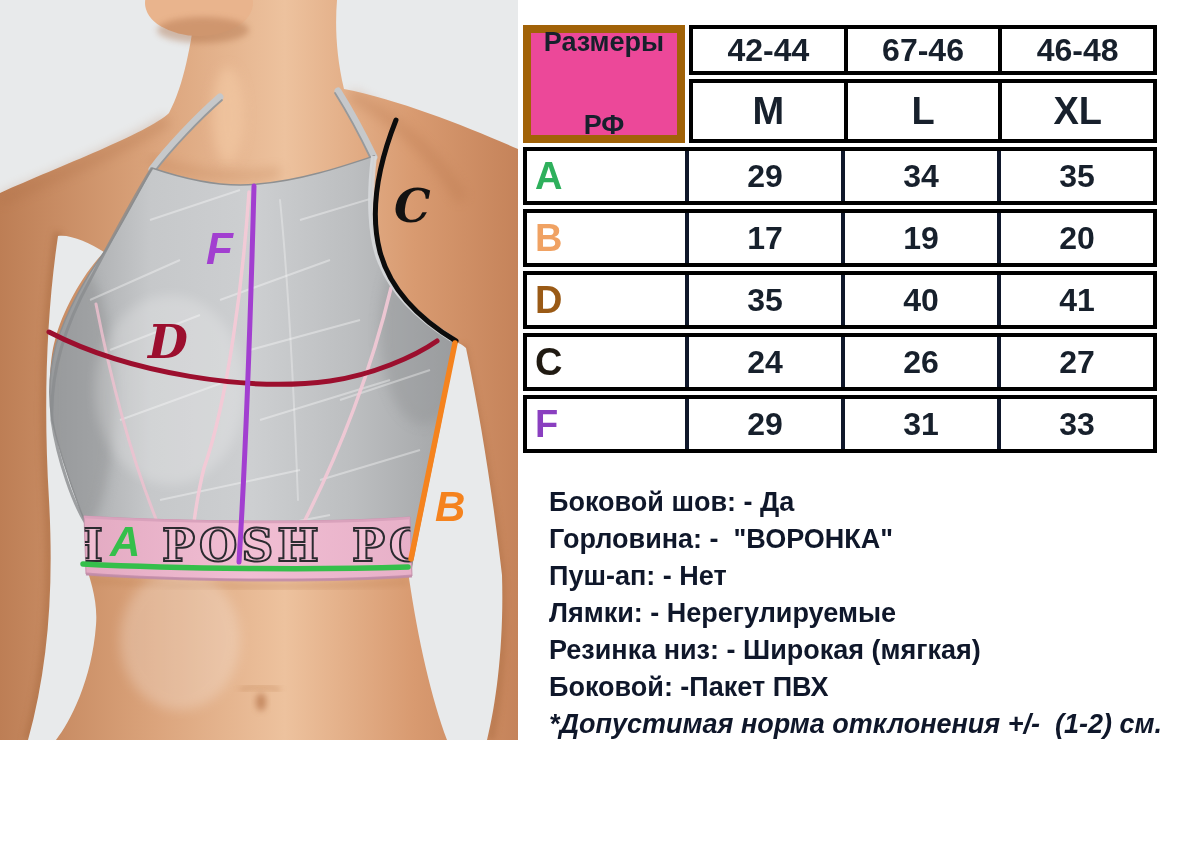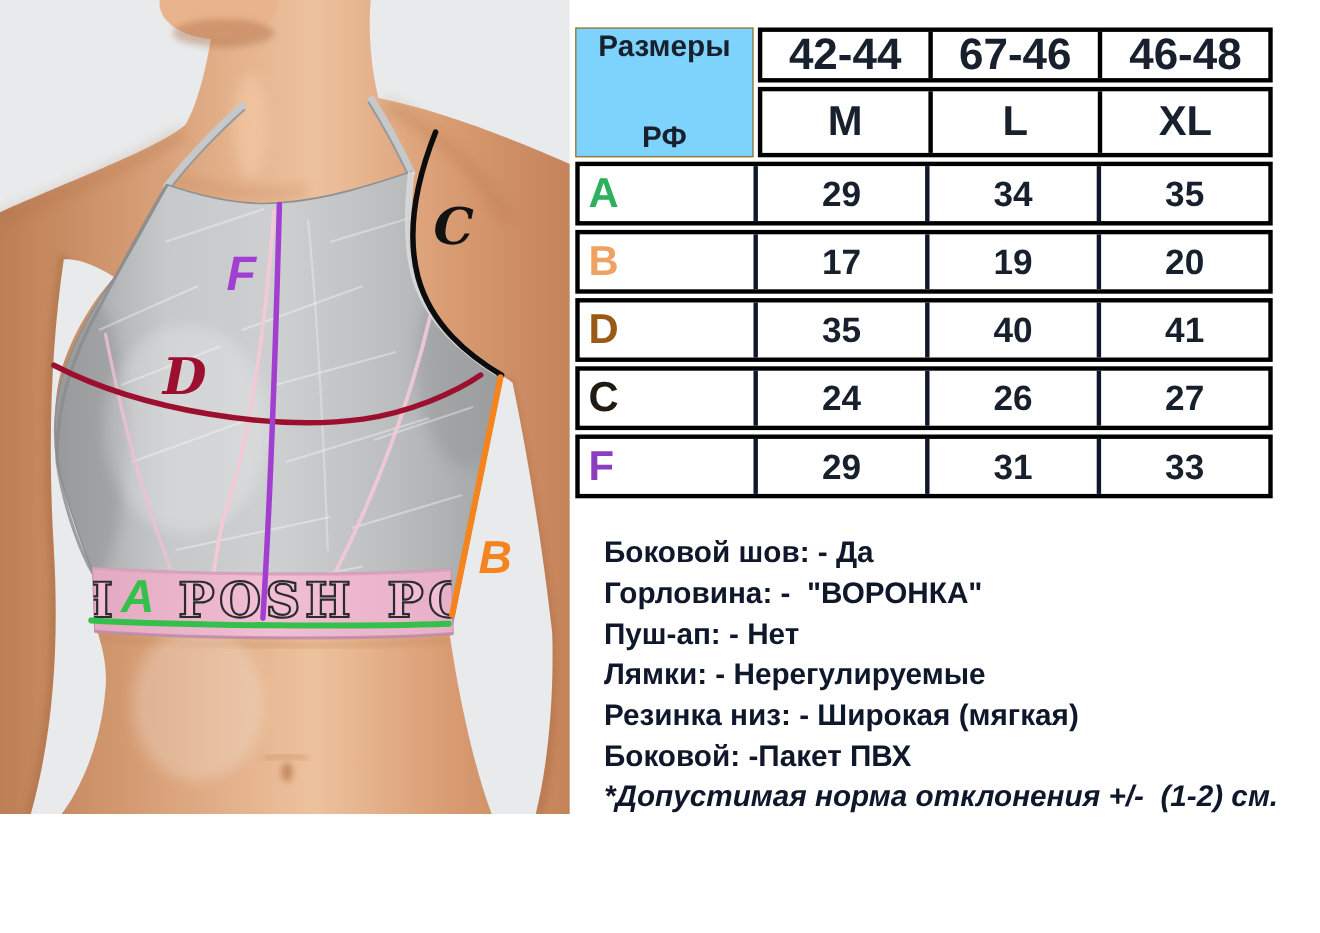--- a/index.html
+++ b/index.html
@@ -11,7 +11,7 @@
   .size-table{position:absolute;left:523px;top:25px;width:634px;}
   .size-table *{box-sizing:border-box;}
   .thead{display:flex;}
-  .corner{width:162px;height:118px;border:1px solid #a16207;background:#7dd3fc;
+  .corner{width:162px;height:118px;border:8px solid #a16207;background:#ec4899;
           display:flex;flex-direction:column;align-items:center;justify-content:center;
           font-weight:bold;font-size:27px;color:#17202c;line-height:1.3;gap:48px;}
   .hcols{flex:1;margin-left:4px;display:flex;flex-direction:column;}

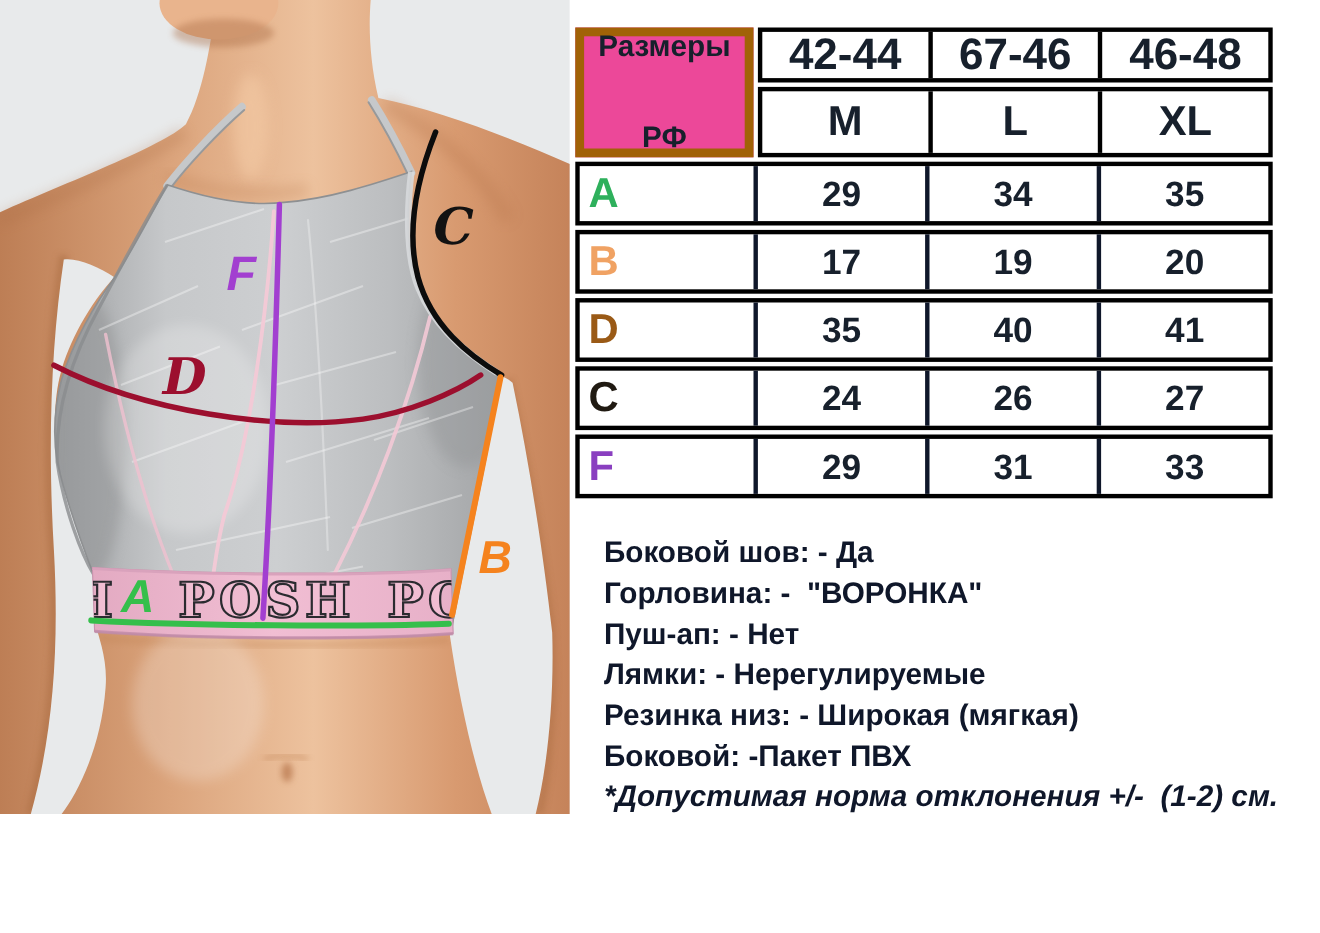--- a/index.html
+++ b/index.html
@@ -21,7 +21,7 @@
   .hcell{flex:1;display:flex;align-items:center;justify-content:center;
          border-left:4px solid #000;font-weight:bold;color:#17202c;}
   .hcell:first-child{border-left:none;}
-  .hrow1 .hcell{font-size:40px;}
+  .hrow1 .hcell{font-size:32px;}
   .hrow2 .hcell{font-size:38px;}
   .trow{display:flex;height:58px;border:4px solid #000;background:#fff;margin-top:4px;}
   .tcell{flex:1;display:flex;align-items:center;justify-content:center;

● ● ● ● ● ● ●

- EXERCISE BRIEF:
Leaving the images out, retype all the material above exactly.

- ANSWER BOX:
--- a/index.html
+++ b/index.html
@@ -11,7 +11,7 @@
   .size-table{position:absolute;left:523px;top:25px;width:634px;}
   .size-table *{box-sizing:border-box;}
   .thead{display:flex;}
-  .corner{width:162px;height:118px;border:1px solid #a16207;background:#7dd3fc;
+  .corner{width:162px;height:118px;border:8px solid #a16207;background:#ec4899;
           display:flex;flex-direction:column;align-items:center;justify-content:center;
           font-weight:bold;font-size:27px;color:#17202c;line-height:1.3;gap:48px;}
   .hcols{flex:1;margin-left:4px;display:flex;flex-direction:column;}

--- a/index.html
+++ b/index.html
@@ -21,7 +21,7 @@
   .hcell{flex:1;display:flex;align-items:center;justify-content:center;
          border-left:4px solid #000;font-weight:bold;color:#17202c;}
   .hcell:first-child{border-left:none;}
-  .hrow1 .hcell{font-size:40px;}
+  .hrow1 .hcell{font-size:32px;}
   .hrow2 .hcell{font-size:38px;}
   .trow{display:flex;height:58px;border:4px solid #000;background:#fff;margin-top:4px;}
   .tcell{flex:1;display:flex;align-items:center;justify-content:center;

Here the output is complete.